Exercises to complete:
1: Answer these questions from the article on introducing xylophones:
(a) In which grade does the author first introduce barred instruments?
(b) What is the earliest month the author brings out barred percussion instruments?
(c) What is the first thing students practice?
2: Please duplicate part of the article on introducing xylophones, starting with "Mallet Grip" and going on through "nice resonant tone.".
3: Go on with the article on introducing xylophones from its final sentence.

Exercise passage:
Content starts

Introducing Xylophones

Xylophones and other barred percussion instruments are often a staple in elementary music classrooms, but it can be scary to put such expensive instruments in front of small children! I introduce barred instruments to my students in Kindergarten. Getting them started with the right technique and procedures is critical to being able to use them regularly as they get older! Here is my process for introducing mallet technique to ensure students have a solid foundation to get them started.

It's worth mentioning first that I do not introduce any barred percussion instruments until at least January, midway through the school year, in Kindergarten. I spend the first part of the school year introducing non-pitched percussion instruments and making sure they understand the general expectations for using instruments in the classroom properly. I need to know they'll be super careful and already know not to play without permission before I get out the xylophones, and the fine motor skills needed to play with proper mallet technique takes some time to develop!

Mallet Grip

The first thing we practice is how to hold the mallets properly. It's important that students hold the mallets correctly so that they don't bang on the bars or hit them with the wrong part of the mallet, and can get a nice resonant tone.

Content ends

Given data:
Content starts

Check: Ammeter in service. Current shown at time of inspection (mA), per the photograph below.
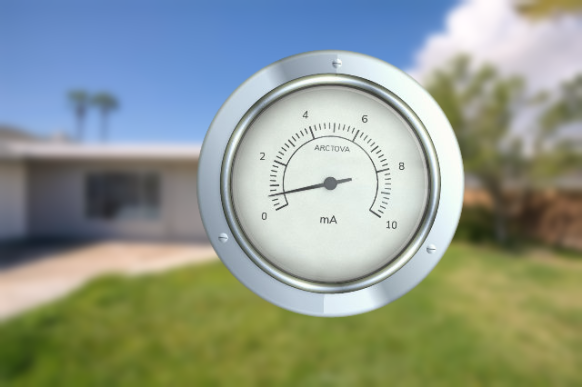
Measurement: 0.6 mA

Content ends

Results by task:
1:
(a) Kindergarten
(b) January
(c) How to hold the mallets properly

2:
Mallet Grip

The first thing we practice is how to hold the mallets properly. It's important that students hold the mallets correctly so that they don't bang on the bars or hit them with the wrong part of the mallet, and can get a nice resonant tone.

3:
I use 3 words to cue the correct mallet grip: PINCHERS, FINGERS, and BICYCLE HANDLES. I use these same 3 cues even as students get older, every time they pick up their mallets. First I have them hold the mallets straight up and down in front of them at the top of the rubber handle (mine all have this- if yours don't you'll want them to aim for the lower 1/3 of the mallet) between their pointers and thumbs (pinchers). Then I tell them to wrap the rest of their fingers loosely around the handle without letting go of their pinchers (fingers), and then hold the mallets out in front of them like they're holding onto bicycle handles. I'm looking for a loose grip with a fulcrum point between their pointers and thumbs, elbows out to the side, palms facing down towards the floor.

Playing Techniques

Once they have their mallet grip down, I introduce 3 basic playing techniques that we then practice extensively in Kindergarten: FAIRY FEET, FROGGY HOPS, and SLIDES. For all of these techniques, I remind students to play in the center of the bars, not the edges!

The first one is fairy feet: I tell students to imagine a tiny fairy tip-toeing across the bars so that they play with alternating hands. It sounds so magical when we play this way that it really does evoke the image of fairies!

Once they can do fairy feet we move on to froggy hops, which is playing with both hands together. I tell them to hop around like a little frog, making sure to bounce and not to stomp like a dinosaur. This one is always harder than fairy feet but they always get it with some time to practice! Once students have the technique down, I use the book Froggy Gets Dressed (see the lesson plan in this post) to give them more practice.

It may seem odd to start with the more complex playing techniques before introducing the slide, but I find that starting with those 2 forces students to play with more care and concentration from the beginning. For the slide, I have students hold only one mallet and then slide the mallet across the middle of the bars from low to high and high to low. I use a modified version of the "Mr Brown and Mr Black" story (see the lesson plan in this post) to practice differentiating upward and downward melodic motion by sliding on the instruments as the characters go up and down in the story.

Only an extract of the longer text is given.